= Work order =
Nothing below is to be printed except the lines between the line holding "Авторизуйтесь" and the line holding "Подписывайтесь на наш канал в Telegram", inclusive, each exactly as it appears.

= Saved data entries =
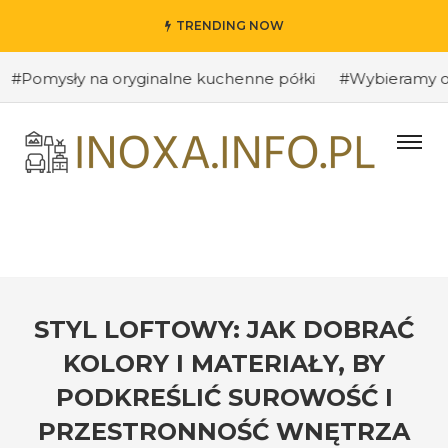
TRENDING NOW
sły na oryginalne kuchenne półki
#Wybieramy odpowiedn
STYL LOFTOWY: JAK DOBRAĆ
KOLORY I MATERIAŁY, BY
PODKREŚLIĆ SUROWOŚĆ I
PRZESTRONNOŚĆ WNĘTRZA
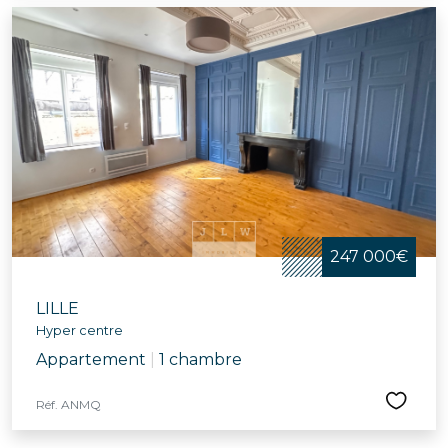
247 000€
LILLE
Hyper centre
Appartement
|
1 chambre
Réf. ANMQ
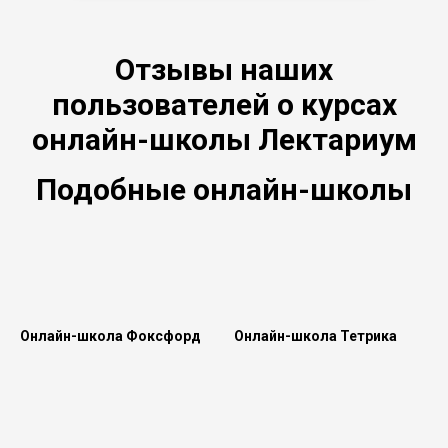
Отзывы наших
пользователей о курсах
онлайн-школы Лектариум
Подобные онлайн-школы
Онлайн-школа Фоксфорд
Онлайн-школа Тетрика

==

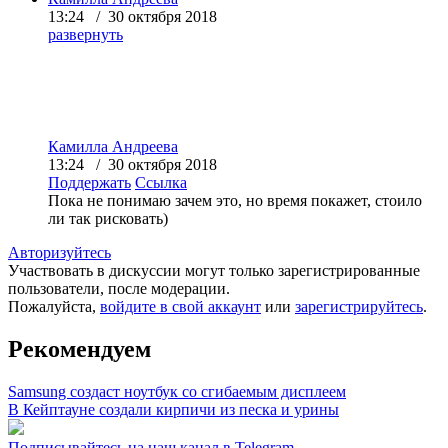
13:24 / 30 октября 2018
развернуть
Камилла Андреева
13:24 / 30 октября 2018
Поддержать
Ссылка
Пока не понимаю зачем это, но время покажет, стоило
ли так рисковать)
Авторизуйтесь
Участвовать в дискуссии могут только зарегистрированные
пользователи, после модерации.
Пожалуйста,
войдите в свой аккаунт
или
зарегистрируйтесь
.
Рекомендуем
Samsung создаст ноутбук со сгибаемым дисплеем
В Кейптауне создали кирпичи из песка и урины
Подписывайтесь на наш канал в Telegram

= Answer below =
Авторизуйтесь
Участвовать в дискуссии могут только зарегистрированные
пользователи, после модерации.
Пожалуйста,
войдите в свой аккаунт
или
зарегистрируйтесь
.
Рекомендуем
Samsung создаст ноутбук со сгибаемым дисплеем
В Кейптауне создали кирпичи из песка и урины
Подписывайтесь на наш канал в Telegram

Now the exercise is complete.